Meta Translate Model

Meta Unveils AI Model Translating 200 Languages

Meta has shared a new AI model able to perform high-quality translations among 200 languages. Born out of Meta’s No Language Left Behind (NLLB) project, the NLLB-200 model claims to score a 44% higher average accuracy based on the new FLORES-200 evaluation dataset Meta released at the same time.

200 Tongues

Meta plans to embed NLB-200 across its products. The company estimated the model will handle more than 25 billion translations a day on Facebook, Instagram, and other Meta platforms. The FLORES-200 dataset examined the AI model in each language and in 40,000 different translation directions. NLLB-200 even surpassed 70% accuracy in some of the languages with almost no digital presence. Meta made the AI model, evaluation dataset, and related training codes open-source so other researchers can extend the work, offering up to $200,000 in grants to those with ideas on how to best use NLLB-200 for scientific and philanthropic projects supporting the UN Sustainable Development Goals.

“It’s impressive how much AI is improving all of our services. We just open-sourced an AI model we built that can translate across 200 different languages — many ​of which aren’t supported by current translation systems. We call this project No Language Left Behind, and the AI modeling techniques we used are helping make high quality translations for languages spoken by billions of people around the world,” Meta CEO Mark Zuckerberg wrote in a Facebook post about the project. “Communicating across languages is one superpower that AI provides, but as we keep advancing our AI work it’s improving everything we do — from showing the most interesting content on Facebook and Instagram, to recommending more relevant ads, to keeping our services safe for everyone.”

Meta Models

Meta joins plenty of other researchers and tech companies eager to build and show off AI datasets and models that push linguistic boundaries. For instance, Amazon introduced its own 51-language dataset aptly named MASSIVE earlier this year to encourage multilingual voice AI development, particularly for Alexa. Similar efforts by MLCommons led the AI non-profit consortium to publish both The People’s Speech Dataset of more than 30,000 hours of supervised conversational data and the Multilingual Spoken Words Corpus (MSWC).

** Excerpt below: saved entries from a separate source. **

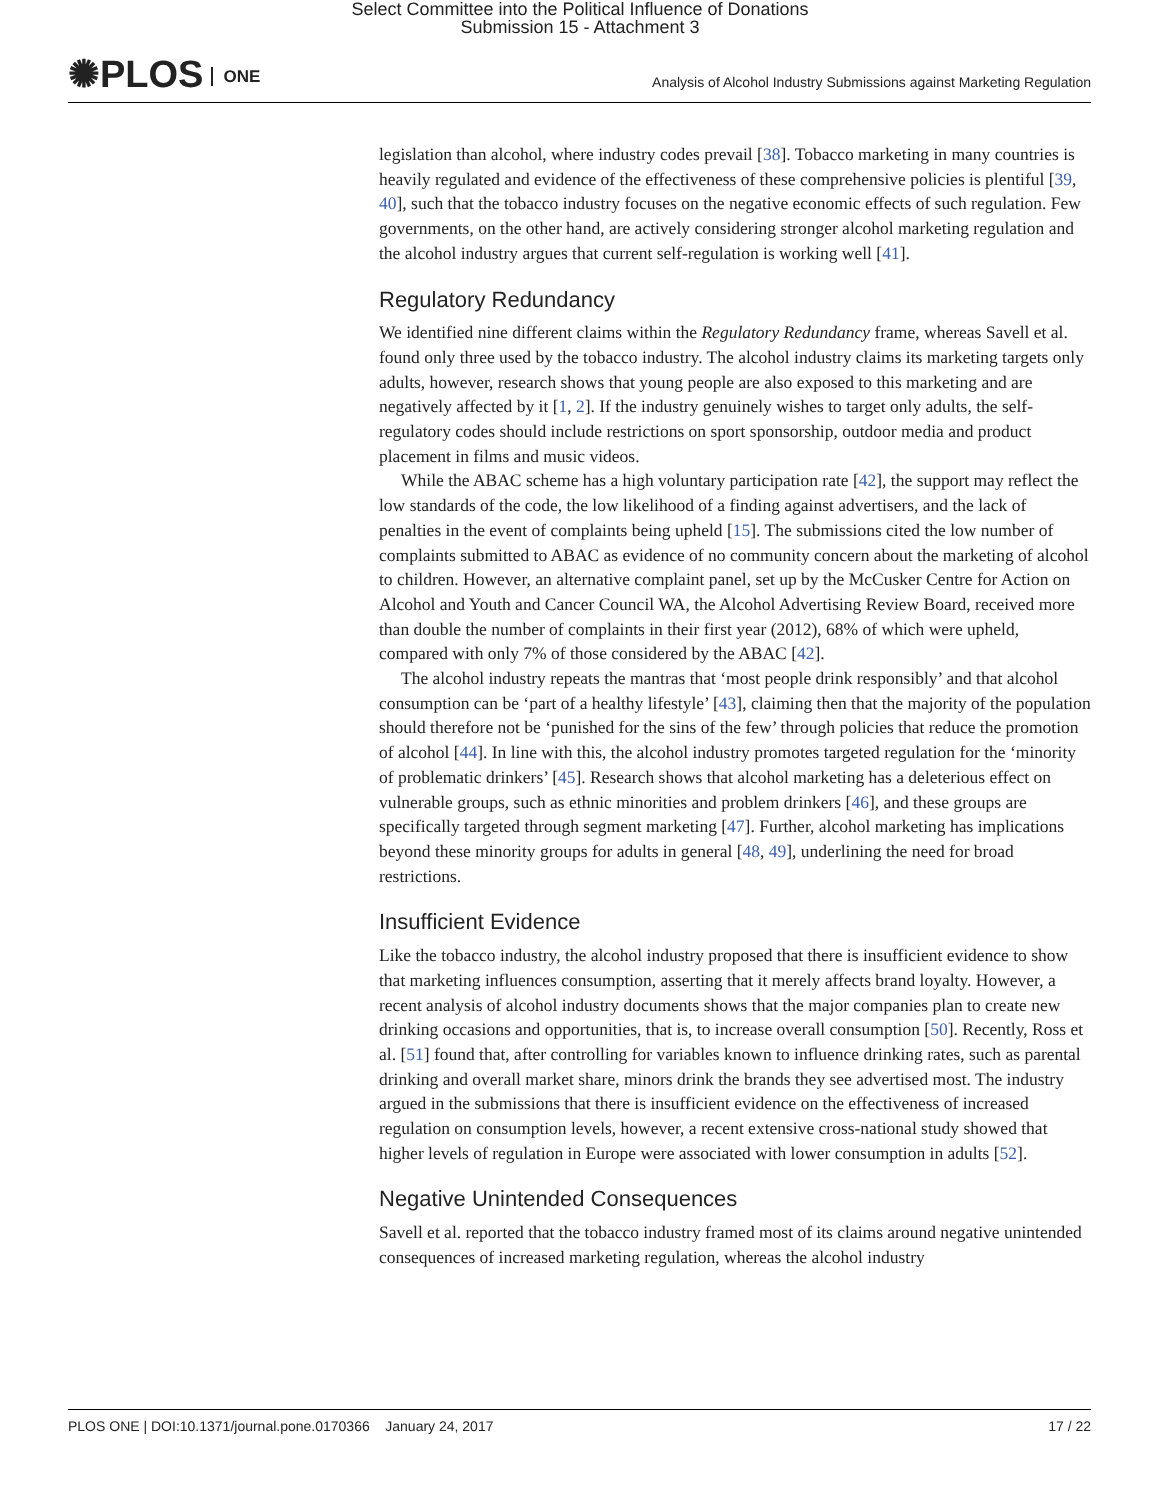Select Committee into the Political Influence of Donations
Submission 15 - Attachment 3
✺PLOS ONE
Analysis of Alcohol Industry Submissions against Marketing Regulation
legislation than alcohol, where industry codes prevail [38]. Tobacco marketing in many countries is heavily regulated and evidence of the effectiveness of these comprehensive policies is plentiful [39, 40], such that the tobacco industry focuses on the negative economic effects of such regulation. Few governments, on the other hand, are actively considering stronger alcohol marketing regulation and the alcohol industry argues that current self-regulation is working well [41].
Regulatory Redundancy
We identified nine different claims within the Regulatory Redundancy frame, whereas Savell et al. found only three used by the tobacco industry. The alcohol industry claims its marketing targets only adults, however, research shows that young people are also exposed to this marketing and are negatively affected by it [1, 2]. If the industry genuinely wishes to target only adults, the self-regulatory codes should include restrictions on sport sponsorship, outdoor media and product placement in films and music videos.
While the ABAC scheme has a high voluntary participation rate [42], the support may reflect the low standards of the code, the low likelihood of a finding against advertisers, and the lack of penalties in the event of complaints being upheld [15]. The submissions cited the low number of complaints submitted to ABAC as evidence of no community concern about the marketing of alcohol to children. However, an alternative complaint panel, set up by the McCusker Centre for Action on Alcohol and Youth and Cancer Council WA, the Alcohol Advertising Review Board, received more than double the number of complaints in their first year (2012), 68% of which were upheld, compared with only 7% of those considered by the ABAC [42].
The alcohol industry repeats the mantras that ‘most people drink responsibly’ and that alcohol consumption can be ‘part of a healthy lifestyle’ [43], claiming then that the majority of the population should therefore not be ‘punished for the sins of the few’ through policies that reduce the promotion of alcohol [44]. In line with this, the alcohol industry promotes targeted regulation for the ‘minority of problematic drinkers’ [45]. Research shows that alcohol marketing has a deleterious effect on vulnerable groups, such as ethnic minorities and problem drinkers [46], and these groups are specifically targeted through segment marketing [47]. Further, alcohol marketing has implications beyond these minority groups for adults in general [48, 49], underlining the need for broad restrictions.
Insufficient Evidence
Like the tobacco industry, the alcohol industry proposed that there is insufficient evidence to show that marketing influences consumption, asserting that it merely affects brand loyalty. However, a recent analysis of alcohol industry documents shows that the major companies plan to create new drinking occasions and opportunities, that is, to increase overall consumption [50]. Recently, Ross et al. [51] found that, after controlling for variables known to influence drinking rates, such as parental drinking and overall market share, minors drink the brands they see advertised most. The industry argued in the submissions that there is insufficient evidence on the effectiveness of increased regulation on consumption levels, however, a recent extensive cross-national study showed that higher levels of regulation in Europe were associated with lower consumption in adults [52].
Negative Unintended Consequences
Savell et al. reported that the tobacco industry framed most of its claims around negative unintended consequences of increased marketing regulation, whereas the alcohol industry
PLOS ONE | DOI:10.1371/journal.pone.0170366 January 24, 2017 17 / 22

On the translation front, the Mozilla Foundation’s Common Voice project supports tech developers without access to proprietary data a few years ago. The Common Voice Database boasts more than 9,000 hours of 60 different languages and claims to be the world’s largest public domain voice dataset. Nvidia made a $1.5 million investment in Mozilla Common Voice and started working with Mozilla on voice AI and speech recognition. The global focus of the project led to a $3.4 million investment this spring to focus on creating such a resource for Kiswahili, known elsewhere as Swahili. The new model reflects Meta’s AI pursuits, including the two giant conversational AI datasets released last year to encourage AI assistant research and development. One of the datasets focuses on accelerating multilingual voice assistant development, while the other is for training an AI using only a tenth of the standard amount of raw data. The scientists behind the model noted that the model could widen access to digital technology on a global scale, opening doors to those who don’t speak the dominant online languages like English, Mandarin, Spanish, and Arabic. That applies to existing platforms and the still mostly nascent virtual worlds of the metaverse.

“Native speakers of these very widely spoken languages may lose sight of how meaningful it is to read something in your own mother tongue. We believe NLLB will help preserve language as it was intended to be shared rather than always requiring an intermediary language that often gets the sentiment/content wrong,” the researchers explained in their publication. “It can also help advance other NLP tasks, beyond translation. This could include building assistants that work well in languages such as Javanese and Uzbek or creating systems to take Bollywood movies and add accurate subtitles in Swahili or Oromo. As the metaverse begins to take shape, the ability to build technologies that work well in hundreds or even thousands of languages will truly help to democratize access to new, immersive experiences in virtual worlds.”